** Passage **
Start of Block

The CMS model was first employed by Katz (1982), who subjected rats to a variety of highly stressful stimuli over several weeks. In most of these studies, the behavioral effects of chronic stress were evaluated in an open field. However, it was also reported that, unlike control animals, rats subjected to chronic stress did not increase their fluid intake when sucrose or saccharin was added to their drinking water (Katz, 1982). In subsequent studies, Willner and his colleagues observed that a similar effect could be obtained using a milder stress in which each element was, in itself, only slightly stressful. In a series of studies, they found that rats subjected to a variety of low-grade stressors for a prolonged period displayed a substantial decrease in their responsiveness to rewarding stimuli. This deficit was initially monitored by a reduction in the consumption of a highly rewarding weak solution of sucrose (Willner et al., 1987, 1992). This result was subsequently confirmed using other techniques, such as place-preference conditioning (Muscat, Papp, and Willner, 1992; Papp, Willner, and Muscat, 1991; 1992; 1993) or intracranial self-stimulation (Moreau et al., 1992; 1995). Although the CMS-induced impairment of sucrose consumption may be maintained for several weeks, normal behavior is restored with chronic treatment using a wide range of antidepressant drugs and other kinds of antidepressant treatments (see below).

End of Block

List every author surname cited in the passage on the CMS model, naming each one only once.

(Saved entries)
Start of Block

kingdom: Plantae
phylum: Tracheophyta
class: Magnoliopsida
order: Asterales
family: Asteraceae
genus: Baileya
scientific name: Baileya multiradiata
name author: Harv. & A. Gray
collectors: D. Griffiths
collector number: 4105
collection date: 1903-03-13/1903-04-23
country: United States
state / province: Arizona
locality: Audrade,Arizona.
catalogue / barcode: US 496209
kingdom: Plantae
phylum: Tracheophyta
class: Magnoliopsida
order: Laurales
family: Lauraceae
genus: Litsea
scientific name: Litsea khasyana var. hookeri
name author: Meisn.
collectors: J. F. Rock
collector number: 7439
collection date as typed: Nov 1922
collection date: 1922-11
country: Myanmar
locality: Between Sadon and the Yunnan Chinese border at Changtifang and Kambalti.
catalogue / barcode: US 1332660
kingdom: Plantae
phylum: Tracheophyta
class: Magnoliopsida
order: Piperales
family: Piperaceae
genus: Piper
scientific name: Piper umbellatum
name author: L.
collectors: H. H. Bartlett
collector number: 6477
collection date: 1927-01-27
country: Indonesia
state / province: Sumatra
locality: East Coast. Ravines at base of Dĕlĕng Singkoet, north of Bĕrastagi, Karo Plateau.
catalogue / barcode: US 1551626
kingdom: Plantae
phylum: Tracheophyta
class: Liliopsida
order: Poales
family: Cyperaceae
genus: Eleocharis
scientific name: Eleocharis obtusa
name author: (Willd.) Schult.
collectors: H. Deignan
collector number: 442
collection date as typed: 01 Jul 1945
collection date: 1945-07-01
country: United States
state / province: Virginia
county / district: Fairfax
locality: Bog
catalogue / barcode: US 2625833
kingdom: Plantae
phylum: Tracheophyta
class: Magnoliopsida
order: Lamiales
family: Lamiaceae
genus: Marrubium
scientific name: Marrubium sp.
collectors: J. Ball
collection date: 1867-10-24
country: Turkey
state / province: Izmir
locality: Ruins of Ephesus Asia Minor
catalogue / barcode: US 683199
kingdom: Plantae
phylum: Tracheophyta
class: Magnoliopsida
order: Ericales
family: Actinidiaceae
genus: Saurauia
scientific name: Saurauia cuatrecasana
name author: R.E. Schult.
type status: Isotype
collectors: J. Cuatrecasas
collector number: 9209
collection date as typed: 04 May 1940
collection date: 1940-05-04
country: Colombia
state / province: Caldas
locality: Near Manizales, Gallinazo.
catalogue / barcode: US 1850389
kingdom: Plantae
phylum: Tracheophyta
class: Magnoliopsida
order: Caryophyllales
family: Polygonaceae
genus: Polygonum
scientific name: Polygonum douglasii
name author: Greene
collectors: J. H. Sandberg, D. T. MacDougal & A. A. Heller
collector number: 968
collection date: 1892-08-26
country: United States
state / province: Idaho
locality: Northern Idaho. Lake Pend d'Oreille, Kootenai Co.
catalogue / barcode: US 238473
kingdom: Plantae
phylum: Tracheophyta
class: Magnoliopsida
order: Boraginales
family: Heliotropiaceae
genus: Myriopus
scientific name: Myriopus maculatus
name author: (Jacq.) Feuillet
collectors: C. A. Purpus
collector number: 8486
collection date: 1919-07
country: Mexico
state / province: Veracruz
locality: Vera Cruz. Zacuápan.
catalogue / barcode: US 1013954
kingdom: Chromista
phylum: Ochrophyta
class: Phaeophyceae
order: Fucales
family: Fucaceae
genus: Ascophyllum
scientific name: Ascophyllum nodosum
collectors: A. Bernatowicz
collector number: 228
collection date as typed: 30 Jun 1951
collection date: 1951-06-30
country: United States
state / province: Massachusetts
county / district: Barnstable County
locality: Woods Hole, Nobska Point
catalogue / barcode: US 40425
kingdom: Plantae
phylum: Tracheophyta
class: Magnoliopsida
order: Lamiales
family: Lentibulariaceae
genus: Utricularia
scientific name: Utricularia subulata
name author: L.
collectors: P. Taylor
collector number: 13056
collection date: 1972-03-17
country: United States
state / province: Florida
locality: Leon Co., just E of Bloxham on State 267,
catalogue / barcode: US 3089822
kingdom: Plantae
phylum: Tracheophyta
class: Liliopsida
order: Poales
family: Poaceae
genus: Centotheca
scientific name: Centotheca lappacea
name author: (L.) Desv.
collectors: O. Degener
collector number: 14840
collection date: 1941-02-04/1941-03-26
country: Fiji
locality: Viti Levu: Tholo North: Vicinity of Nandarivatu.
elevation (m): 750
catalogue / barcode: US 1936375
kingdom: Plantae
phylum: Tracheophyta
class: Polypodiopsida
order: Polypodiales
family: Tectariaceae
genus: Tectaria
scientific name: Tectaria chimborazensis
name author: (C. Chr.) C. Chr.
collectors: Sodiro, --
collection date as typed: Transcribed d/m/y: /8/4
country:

End of Block

** Response for this exercise **
Katz, Willner, Muscat, Papp, Moreau